- Yek Borji
- Coordinates: 32°03′13″N 49°26′18″E﻿ / ﻿32.05361°N 49.43833°E
- Country: Iran
- Province: Khuzestan
- County: Andika
- District: Abezhdan
- City: Abezhdan

Population (2011)
- • Total: 56
- Time zone: UTC+3:30 (IRST)

= Yek Borji, Khuzestan =

Neighborhood in Khuzestan province, Iran

Yek Borji (يك برجي) (Note: Also romanized as Yek Borjī) is a neighborhood in the city of Abezhdan in Abezhdan District of Andika County, Khuzestan province, Iran.

==Demographics==
===Population===
At the time of the 2006 National Census, Yek Borji's population was 56 in 15 households, when it was a village in Abezhdan Rural District of the former Andika District in Masjed Soleyman County.
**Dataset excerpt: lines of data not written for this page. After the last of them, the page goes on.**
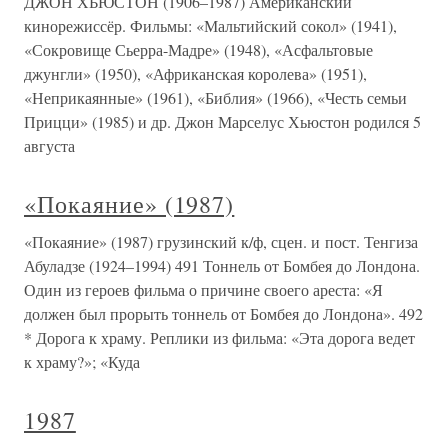
ДЖОН ХЬЮСТОН (1906–1987) Американский
кинорежиссёр. Фильмы: «Мальтийский сокол» (1941),
«Сокровище Сьерра-Мадре» (1948), «Асфальтовые
джунгли» (1950), «Африканская королева» (1951),
«Неприкаянные» (1961), «Библия» (1966), «Честь семьи
Прицци» (1985) и др. Джон Марселус Хьюстон родился 5
августа
«Покаяние» (1987)
«Покаяние» (1987) грузинский к/ф, сцен. и пост. Тенгиза
Абуладзе (1924–1994) 491 Тоннель от Бомбея до Лондона.
Один из героев фильма о причине своего ареста: «Я
должен был прорыть тоннель от Бомбея до Лондона». 492
* Дорога к храму. Реплики из фильма: «Эта дорога ведет
к храму?»; «Куда
1987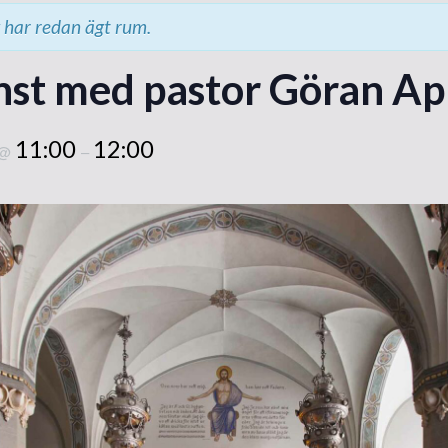
tempelbygget
har redan ägt rum.
Grundstenen läggs
nst med pastor Göran Ap
Besök från utlandet
Invigningen
11:00
12:00
@
–
Rapporter och intryck
Internationella möten
Nytt liv i församlingen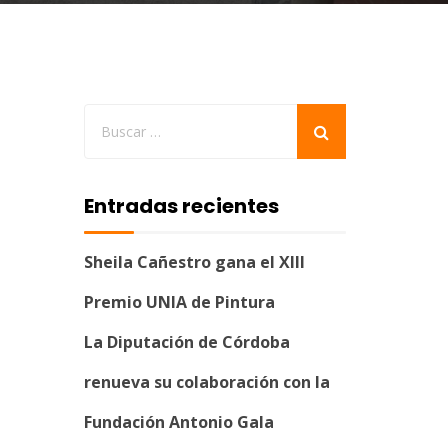
Entradas recientes
Sheila Cañestro gana el XIII
Premio UNIA de Pintura
La Diputación de Córdoba
renueva su colaboración con la
Fundación Antonio Gala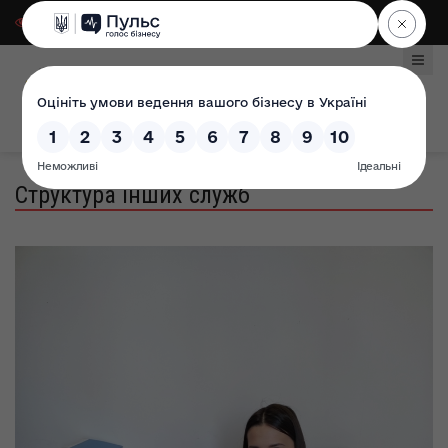
Для слабозорих
|
Select Language
Структура інших служб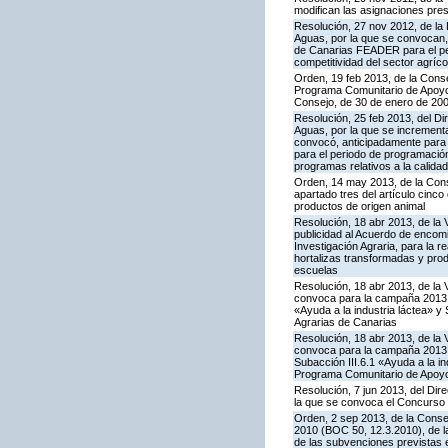
modifican las asignaciones pre
Resolución, 27 nov 2012, de la 
Aguas, por la que se convocan,
de Canarias FEADER para el per
competitividad del sector agríco
Orden, 19 feb 2013, de la Conse
Programa Comunitario de Apoyo a
Consejo, de 30 de enero de 20
Resolución, 25 feb 2013, del Dir
Aguas, por la que se increment
convocó, anticipadamente para 
para el periodo de programación
programas relativos a la calidad
Orden, 14 may 2013, de la Cons
apartado tres del artículo cinco
productos de origen animal
Resolución, 18 abr 2013, de la 
publicidad al Acuerdo de encomi
Investigación Agraria, para la re
hortalizas transformadas y prod
escuelas
Resolución, 18 abr 2013, de la 
convoca para la campaña 2013 l
«Ayuda a la industria láctea» 
Agrarias de Canarias
Resolución, 18 abr 2013, de la 
convoca para la campaña 2013 l
Subacción III.6.1 «Ayuda a la i
Programa Comunitario de Apoyo
Resolución, 7 jun 2013, del Dire
la que se convoca el Concurso
Orden, 2 sep 2013, de la Conse
2010 (BOC 50, 12.3.2010), de l
de las subvenciones previstas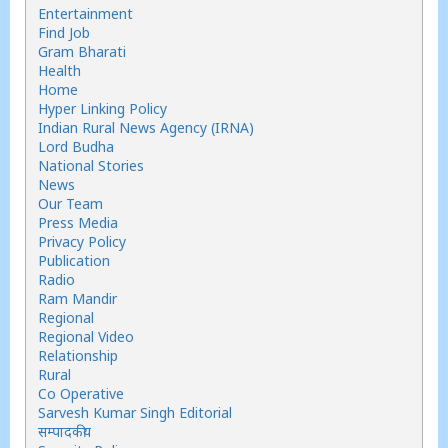
Entertainment
Find Job
Gram Bharati
Health
Home
Hyper Linking Policy
Indian Rural News Agency (IRNA)
Lord Budha
National Stories
News
Our Team
Press Media
Privacy Policy
Publication
Radio
Ram Mandir
Regional
Regional Video
Relationship
Rural
Co Operative
Sarvesh Kumar Singh Editorial
सम्पादकीय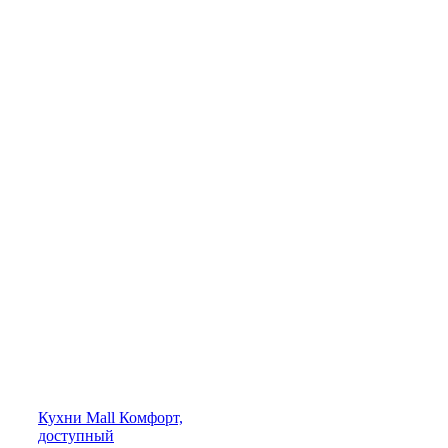
Кухни
Mall
Комфорт,
доступный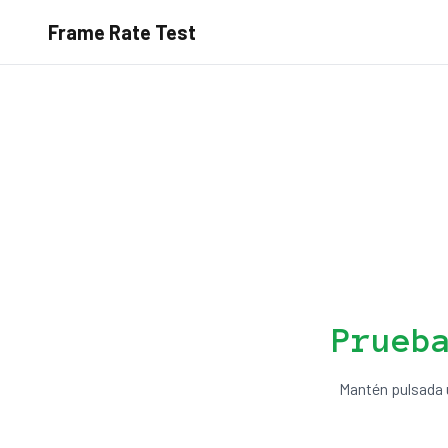
Frame Rate Test
Prueb
Mantén pulsada u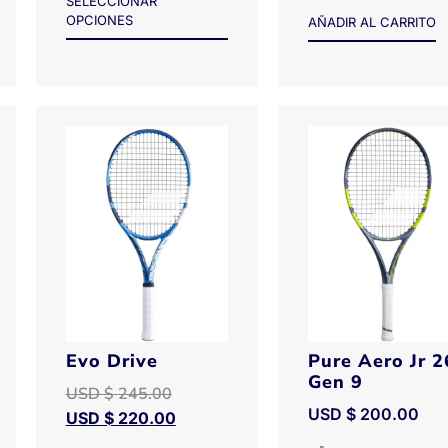
SELECCIONAR
OPCIONES
AÑADIR AL CARRITO
Evo Drive
Pure Aero Jr 2
Gen 9
USD $
245.00
USD $
200.00
USD $
220.00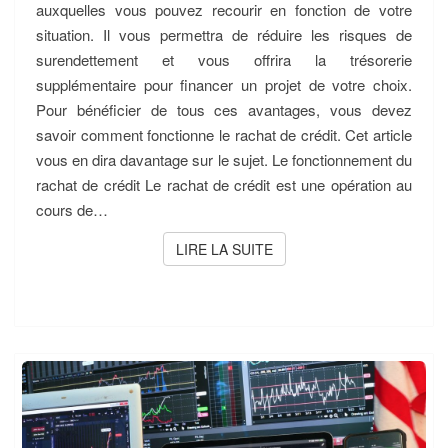
auxquelles vous pouvez recourir en fonction de votre
situation. Il vous permettra de réduire les risques de
surendettement et vous offrira la trésorerie
supplémentaire pour financer un projet de votre choix.
Pour bénéficier de tous ces avantages, vous devez
savoir comment fonctionne le rachat de crédit. Cet article
vous en dira davantage sur le sujet. Le fonctionnement du
rachat de crédit Le rachat de crédit est une opération au
cours de…
LIRE LA SUITE
LIRE LA SUITE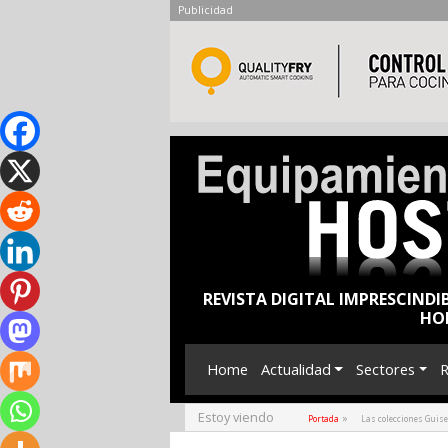
Publicidad
REVISTA DIGITAL IMPRESCINDI
HO
Home
Actualidad
Sectores
R
Estoy viendo
»
Portada
Las colecciones Guis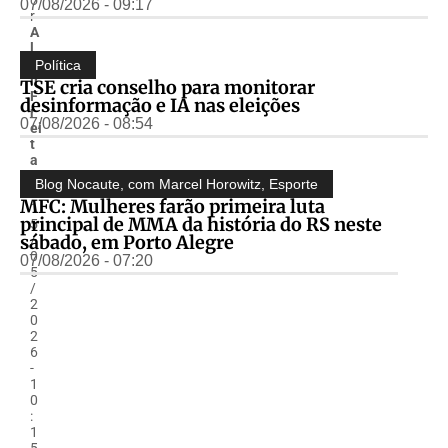
07/08/2026 - 09:17
r
A
l
m
Política
ir
TSE cria conselho para monitorar
F
desinformação e IA nas eleições
r
07/08/2026 - 08:54
ei
t
a
s
Blog Nocaute, com Marcel Horowitz
,
Esporte
-
MFC: Mulheres farão primeira luta
1
principal de MMA da história do RS neste
5
sábado, em Porto Alegre
/
0
07/08/2026 - 07:20
5
/
2
0
2
6
-
1
0
:
1
5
The following census in 2011 counted 56 people in 14 households, by which time the district had been separated from the county in the establishment of Andika County. The rural district was transferred to the new Abezhdan District.

After the census, the village of Jafarabad merged with the villages of Abezhdan, Naser Khosrow, Shahrak-e Yaser, and Yek Borji, and was elevated to city status as Abezhdan.